In The American Spectator, Garland S. Tucker III reports on former Treasury Secretary Henry Paulson’s warnings about America’s credit quality. Tucker writes:
Former Treasury Secretary Henry Paulson issued a stern warning in last week’s Wall Street Journal: “A world-class financial system can’t exist in a country that fails to maintain the quality of its credit.”
America’s debt problem was already wildly out of control for the past 20 years, but we now face truly unprecedented additional levels of debt issued by Congress in response to the pandemic. From 2000 to 2019, the federal debt rose from $5.6 trillion to $22.7 trillion, and it is expected to top $27 trillion by year’s end, a whopping 19 percent increase this year. Another trillion in virus relief spending now seems to be at the low end of spending estimates going into 2021.

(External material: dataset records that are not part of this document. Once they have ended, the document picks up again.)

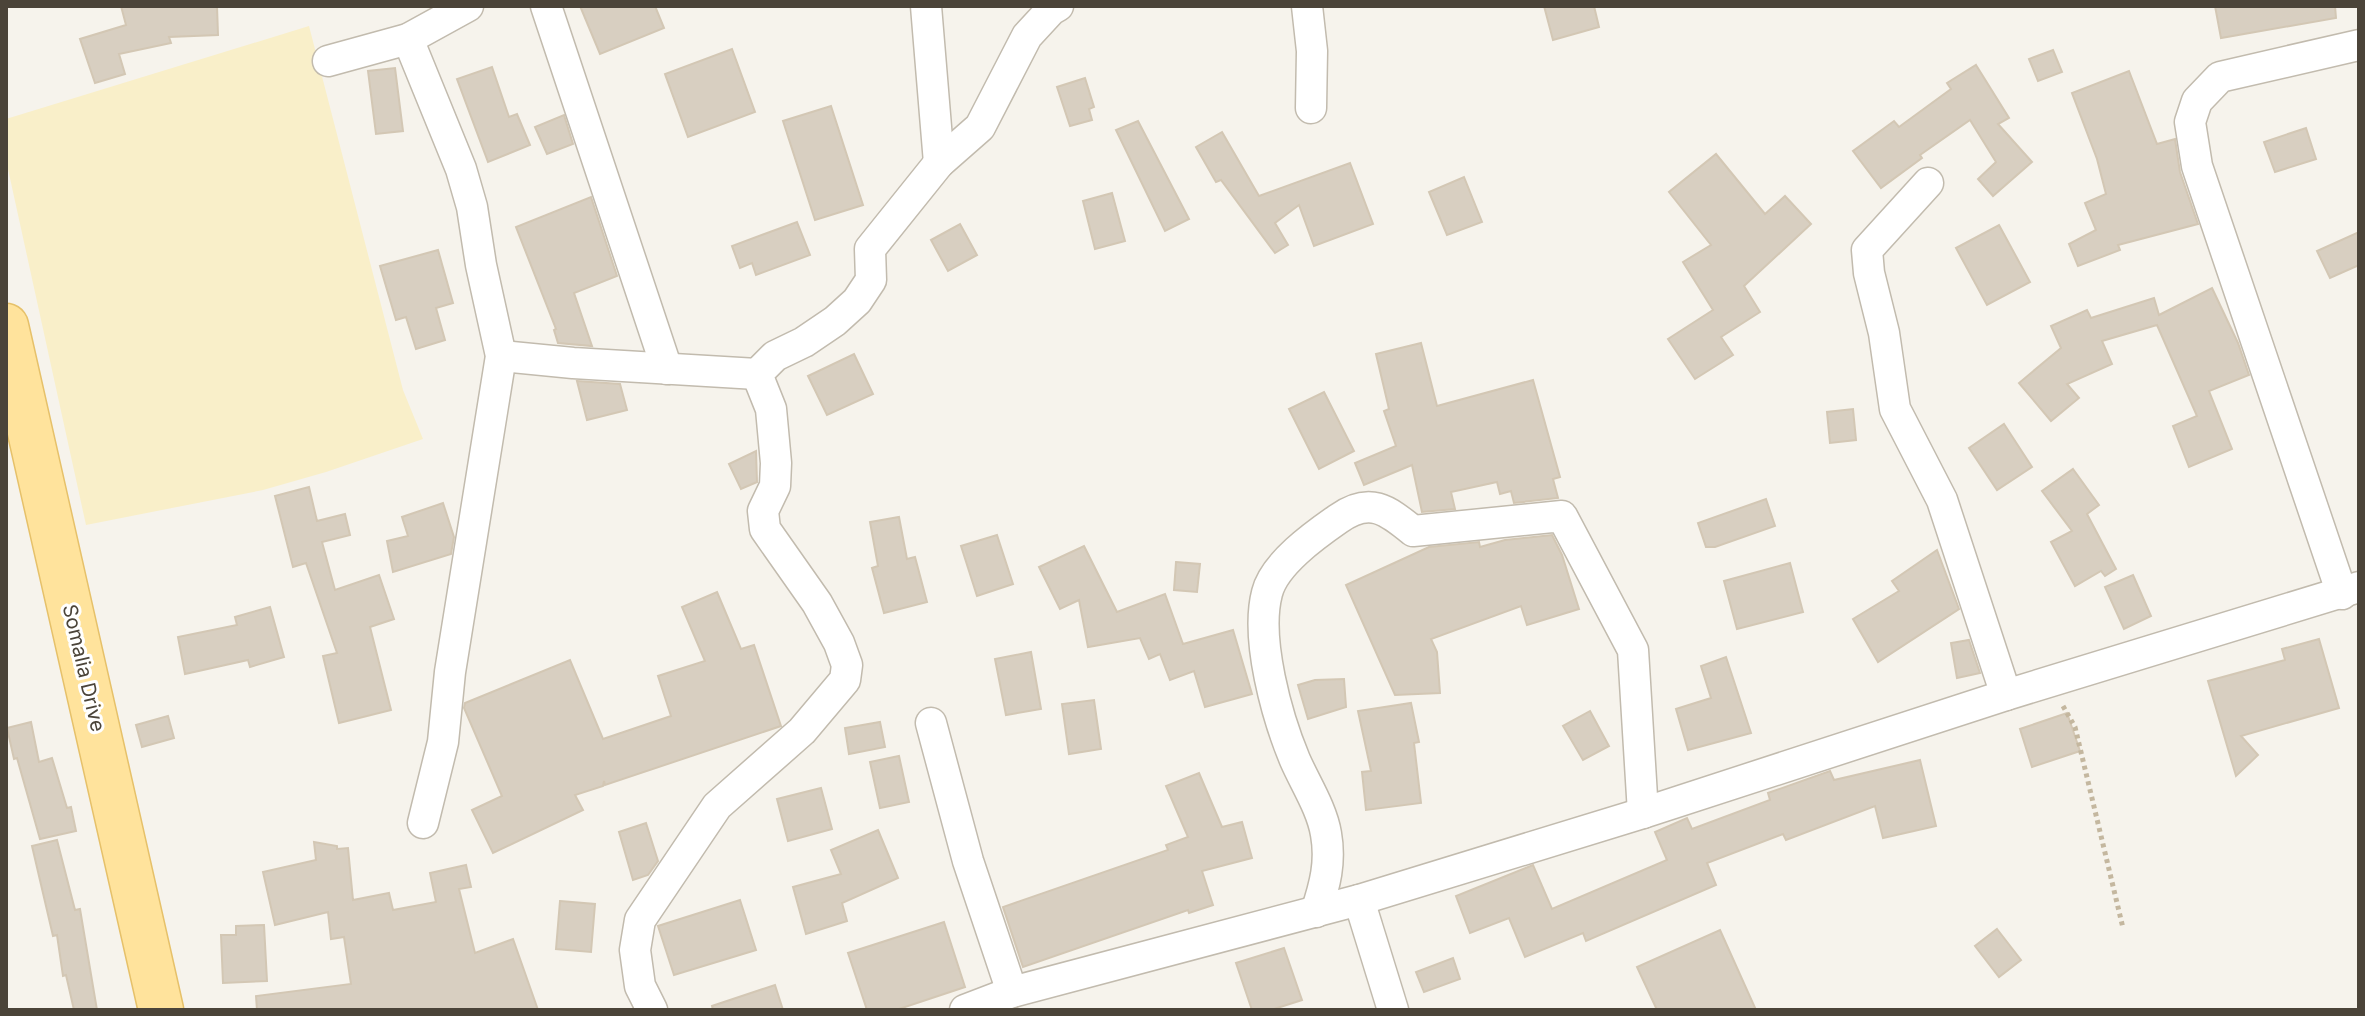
<svg xmlns="http://www.w3.org/2000/svg" width="2365" height="1016" font-family="Inter,sans-serif">
<style>
.sand{fill:#f9efc9}
.building{fill:#d8cfc1;stroke:#d3c7b4;stroke-width:2}
.lines{fill:none;stroke-linecap:round;stroke-linejoin:round}
.minor-casing{stroke:#c2bbae;stroke-width:33}
.primary-casing{stroke:#e6c16a;stroke-width:47}
.path{stroke:#c4b79f;stroke-width:5;stroke-dasharray:4 4;stroke-linecap:butt}
.minor{stroke:#fff;stroke-width:30}
.primary{stroke:#ffe39c;stroke-width:44}
.labels{text-anchor:middle;stroke-width:6;stroke-linejoin:round;paint-order:stroke}
.street-label{font-size:20px;fill:#4b4439;stroke:#fff}
</style>
<rect width="100%" height="100%" fill="#f6f3ec"/>
<path class="sand" d="M 309,26 L 403,390 L 423,439 L 326,472 L 263,490 L 86,525 L 6,160 L 6,119 Z"/>
<g class="building">
<path d="M 121,6 L 217,6 L 218,35 L 169,37 L 171,43 L 119,54 L 125,74 L 95,83 L 80,39 L 126,25 Z"/>
<path d="M 580,6 L 655,6 L 664,28 L 600,54 Z"/>
<path d="M 1544,6 L 1594,6 L 1599,27 L 1553,40 Z"/>
<path d="M 2215,6 L 2335,6 L 2336,18 L 2221,38 Z"/>
<path d="M 732,49 L 755,112 L 688,137 L 665,74 Z"/>
<path d="M 2053,50 L 2062,72 L 2038,81 L 2029,59 Z"/>
<path d="M 1976,65 L 2009,118 L 1998,124 L 2032,162 L 1993,196 L 1978,179 L 1996,162 L 1970,120 L 1920,155 L 1922,158 L 1881,188 L 1853,151 L 1894,121 L 1899,127 L 1951,89 L 1947,83 Z"/>
<path d="M 492,67 L 509,117 L 517,114 L 530,145 L 488,162 L 457,79 Z"/>
<path d="M 395,68 L 403,131 L 376,134 L 368,71 Z"/>
<path d="M 2129,71 L 2157,144 L 2175,139 L 2180,172 L 2198,224 L 2118,245 L 2120,250 L 2078,266 L 2069,244 L 2096,230 L 2085,203 L 2106,194 L 2097,159 L 2072,93 Z"/>
<path d="M 1085,78 L 1094,107 L 1089,109 L 1092,120 L 1070,126 L 1057,87 Z"/>
<path d="M 831,106 L 863,205 L 815,220 L 783,121 Z"/>
<path d="M 564,115 L 573,144 L 547,154 L 535,127 Z"/>
<path d="M 1138,121 L 1189,219 L 1165,231 L 1116,130 Z"/>
<path d="M 2306,128 L 2316,159 L 2275,172 L 2264,142 Z"/>
<path d="M 1222,132 L 1259,196 L 1350,163 L 1373,224 L 1314,246 L 1299,205 L 1275,223 L 1288,245 L 1275,253 L 1221,180 L 1216,182 L 1196,147 Z"/>
<path d="M 1716,154 L 1765,214 L 1785,196 L 1811,224 L 1744,286 L 1760,312 L 1721,337 L 1733,355 L 1695,379 L 1668,339 L 1713,310 L 1683,262 L 1711,245 L 1669,192 Z"/>
<path d="M 1464,177 L 1482,222 L 1447,235 L 1429,192 Z"/>
<path d="M 1112,193 L 1125,241 L 1095,249 L 1083,201 Z"/>
<path d="M 591,197 L 617,276 L 574,293 L 592,346 L 558,343 L 554,330 L 556,329 L 516,227 Z"/>
<path d="M 797,222 L 810,255 L 756,275 L 752,263 L 740,268 L 732,246 Z"/>
<path d="M 960,224 L 977,255 L 948,271 L 931,240 Z"/>
<path d="M 1999,225 L 2030,282 L 1987,305 L 1956,248 Z"/>
<path d="M 2359,232 L 2359,265 L 2330,278 L 2317,251 Z"/>
<path d="M 438,250 L 453,303 L 436,308 L 445,340 L 416,349 L 406,317 L 396,320 L 380,266 Z"/>
<path d="M 2212,288 L 2238,343 L 2249,375 L 2209,391 L 2232,449 L 2189,467 L 2173,426 L 2197,416 L 2157,325 L 2102,341 L 2112,364 L 2067,384 L 2079,398 L 2051,421 L 2019,383 L 2061,348 L 2051,326 L 2087,310 L 2091,318 L 2154,298 L 2159,315 Z"/>
<path d="M 1421,343 L 1437,406 L 1533,380 L 1560,477 L 1553,479 L 1558,498 L 1514,503 L 1511,491 L 1500,494 L 1497,482 L 1451,492 L 1455,509 L 1422,512 L 1412,465 L 1364,485 L 1355,463 L 1396,446 L 1384,411 L 1389,409 L 1376,354 Z"/>
<path d="M 854,354 L 873,394 L 827,415 L 808,376 Z"/>
<path d="M 577,381 L 620,384 L 627,410 L 587,420 Z"/>
<path d="M 1324,392 L 1354,451 L 1319,469 L 1289,409 Z"/>
<path d="M 1853,409 L 1856,440 L 1830,443 L 1827,412 Z"/>
<path d="M 2004,424 L 2032,467 L 1997,490 L 1969,448 Z"/>
<path d="M 756,451 L 757,482 L 741,489 L 729,464 Z"/>
<path d="M 2073,469 L 2099,505 L 2087,514 L 2116,569 L 2105,576 L 2101,571 L 2075,586 L 2051,542 L 2072,531 L 2042,491 Z"/>
<path d="M 309,487 L 317,521 L 345,514 L 350,535 L 322,542 L 335,590 L 379,575 L 394,619 L 370,627 L 391,710 L 339,723 L 323,656 L 337,653 L 306,563 L 293,567 L 275,496 Z"/>
<path d="M 1766,499 L 1775,526 L 1715,547 L 1706,547 L 1698,523 Z"/>
<path d="M 443,503 L 454,537 L 451,554 L 393,572 L 387,541 L 408,536 L 402,517 Z"/>
<path d="M 899,517 L 907,559 L 915,557 L 927,602 L 884,613 L 872,568 L 878,566 L 870,522 Z"/>
<path d="M 997,535 L 1013,584 L 977,596 L 961,546 Z"/>
<path d="M 1552,535 L 1562,555 L 1579,609 L 1527,625 L 1521,606 L 1431,639 L 1437,652 L 1440,693 L 1395,695 L 1346,585 L 1429,547 L 1479,542 L 1480,547 L 1505,540 Z"/>
<path d="M 1084,546 L 1117,612 L 1165,594 L 1183,644 L 1233,630 L 1252,694 L 1205,707 L 1194,671 L 1170,680 L 1160,654 L 1149,659 L 1140,638 L 1088,647 L 1079,600 L 1060,609 L 1039,567 Z"/>
<path d="M 1937,550 L 1959,609 L 1878,662 L 1853,619 L 1899,591 L 1892,581 Z"/>
<path d="M 1176,562 L 1200,564 L 1197,592 L 1174,590 Z"/>
<path d="M 1790,563 L 1803,612 L 1737,629 L 1724,581 Z"/>
<path d="M 2133,575 L 2151,616 L 2124,629 L 2105,587 Z"/>
<path d="M 717,592 L 741,649 L 754,645 L 781,726 L 605,785 L 604,781 L 603,786 L 575,795 L 583,810 L 493,853 L 472,810 L 502,796 L 464,708 L 465,703 L 570,660 L 603,739 L 671,716 L 658,676 L 705,661 L 682,607 Z"/>
<path d="M 270,607 L 284,657 L 250,667 L 248,660 L 185,674 L 178,637 L 237,625 L 235,617 Z"/>
<path d="M 2319,639 L 2339,708 L 2241,736 L 2258,755 L 2236,776 L 2208,681 L 2285,660 L 2282,649 Z"/>
<path d="M 1969,640 L 1980,673 L 1957,678 L 1951,643 Z"/>
<path d="M 1031,652 L 1041,709 L 1006,715 L 995,659 Z"/>
<path d="M 1726,657 L 1751,733 L 1688,750 L 1676,709 L 1711,698 L 1701,666 Z"/>
<path d="M 1344,679 L 1346,707 L 1308,719 L 1298,685 L 1315,680 Z"/>
<path d="M 1094,700 L 1101,749 L 1069,754 L 1062,704 Z"/>
<path d="M 1411,703 L 1419,742 L 1414,743 L 1421,803 L 1366,810 L 1362,772 L 1371,771 L 1358,711 Z"/>
<path d="M 1590,711 L 1609,746 L 1583,760 L 1563,726 Z"/>
<path d="M 2067,713 L 2080,751 L 2032,767 L 2020,729 Z"/>
<path d="M 168,716 L 174,738 L 142,747 L 136,725 Z"/>
<path d="M 31,722 L 39,762 L 52,758 L 67,808 L 71,807 L 76,831 L 40,839 L 17,758 L 14,759 L 7,728 Z"/>
<path d="M 880,722 L 885,747 L 849,754 L 845,728 Z"/>
<path d="M 899,756 L 909,802 L 880,808 L 870,762 Z"/>
<path d="M 1920,760 L 1936,826 L 1883,838 L 1875,806 L 1786,840 L 1783,834 L 1707,863 L 1716,885 L 1586,941 L 1583,933 L 1525,957 L 1509,918 L 1470,933 L 1456,896 L 1533,865 L 1552,909 L 1667,860 L 1655,832 L 1687,818 L 1692,829 L 1770,800 L 1768,793 L 1830,771 L 1834,780 Z"/>
<path d="M 1199,773 L 1222,827 L 1242,822 L 1252,858 L 1202,871 L 1213,905 L 1189,913 L 1188,910 L 1023,967 L 1003,907 L 1168,850 L 1166,845 L 1188,837 L 1166,786 Z"/>
<path d="M 821,788 L 832,829 L 788,841 L 777,799 Z"/>
<path d="M 646,823 L 658,861 L 648,875 L 633,880 L 619,832 Z"/>
<path d="M 878,830 L 898,878 L 842,903 L 847,921 L 806,934 L 793,887 L 841,874 L 831,850 Z"/>
<path d="M 57,840 L 75,910 L 80,909 L 97,1010 L 74,1010 L 66,975 L 63,976 L 57,935 L 53,936 L 32,846 Z"/>
<path d="M 314,842 L 337,846 L 337,849 L 348,848 L 353,900 L 389,893 L 393,910 L 436,902 L 430,873 L 466,865 L 471,887 L 459,889 L 475,953 L 513,939 L 538,1010 L 257,1010 L 256,996 L 351,984 L 344,937 L 331,939 L 328,912 L 275,925 L 263,872 L 316,860 Z"/>
<path d="M 740,900 L 756,950 L 674,975 L 658,926 Z"/>
<path d="M 560,901 L 595,904 L 591,952 L 556,949 Z"/>
<path d="M 944,922 L 965,987 L 896,1010 L 867,1010 L 848,953 Z"/>
<path d="M 264,925 L 267,981 L 223,983 L 221,935 L 236,935 L 236,926 Z"/>
<path d="M 1997,929 L 2021,960 L 1999,977 L 1975,946 Z"/>
<path d="M 1720,930 L 1756,1010 L 1657,1010 L 1637,967 Z"/>
<path d="M 1284,948 L 1302,1000 L 1271,1010 L 1252,1010 L 1236,963 Z"/>
<path d="M 1453,958 L 1460,979 L 1424,992 L 1416,972 Z"/>
<path d="M 775,985 L 783,1010 L 713,1010 L 712,1006 Z"/>
</g>
<g class="lines">
<defs>
<g id="minor">
<path d="M 546,6 L 667,369"/>
<path d="M 926,6 L 939,163"/>
<path d="M 1307,6 L 1312,51 L 1311,108"/>
<path d="M 408,39 L 461,169 L 472,207 L 481,265 L 501,356 L 450,672 L 443,742 L 423,823"/>
<path d="M 328,61 L 408,39 L 468,6"/>
<path d="M 1928,183 L 1867,250 L 1869,273 L 1884,333 L 1895,409 L 1942,500 L 2006,695"/>
<path d="M 501,356 L 573,363 L 757,374"/>
<path d="M 2342,594 L 2197,166 L 2190,122 L 2197,101 L 2220,77 L 2359,45"/>
<path d="M 931,723 L 968,861 L 1012,992"/>
<path d="M 1359,900 L 1393,1010"/>
<path d="M 1316,912 C 1325,885 1331,862 1326,834 C 1322,809 1305,783 1295,760 C 1277,717 1255,639 1267,593 C 1274,564 1315,535 1338,519 C 1370,496 1387,510 1413,531 L 1562,516 L 1633,650 L 1643,813"/>
<path d="M 652,1010 L 640,986 L 635,950 L 640,920 L 717,806 L 802,731 L 845,680 L 847,665 L 839,643 L 817,603 L 765,529 L 763,511 L 775,486 L 776,463 L 771,409 L 757,374 L 775,356 L 804,342 L 835,321 L 857,301 L 871,280 L 870,249 L 939,163 L 980,127 L 1027,36 L 1051,10 L 1058,6"/>
<path d="M 965,1010 L 1012,992 L 1359,900 L 1643,813 L 2006,695 L 2359,587"/>
</g>
<path id="primary" d="M 6,326 L 161,1010"/>
</defs>
<use href="#minor" class="minor-casing"/>
<use href="#primary" class="primary-casing"/>
<path class="path" d="M 2063,706 L 2075,727 L 2123,928"/>
<use href="#minor" class="minor"/>
<use href="#primary" class="primary"/>
</g>
<g class="labels">
<g class="street-label">
<text transform="translate(84 668) rotate(77)" y="7">Somalia Drive</text>
</g>
</g>
<rect width="2365" height="1016" fill="none" stroke="#4b4439" stroke-width="16"/>
</svg>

With interest rates at historic lows, the U.S. faces a crisis at some point in the future. If (when) interest rates return to more normal levels, the country will be bankrupt — unable to pay even the interest on its mountain of debt. This looming debt crisis is three-dimensional: moral, economic, and political.
The economic danger is more obvious. Paulson warned, “[A]s the debt level grows, the attractiveness of U. S. debt will gradually decline…. [T]he dollar will be debased. Washington won’t be able to pay its bills.” Our ability to roll over our existing debt is already heavily dependent on China’s purchases of our paper. Paulson commented plaintively, “Let’s hope that China doesn’t rethink the wisdom of its Treasury holdings.”
Finally, there is very real geopolitical danger. It becomes daily more evident that the greatest challenge to U.S. world leadership — economically and militarily — is from China.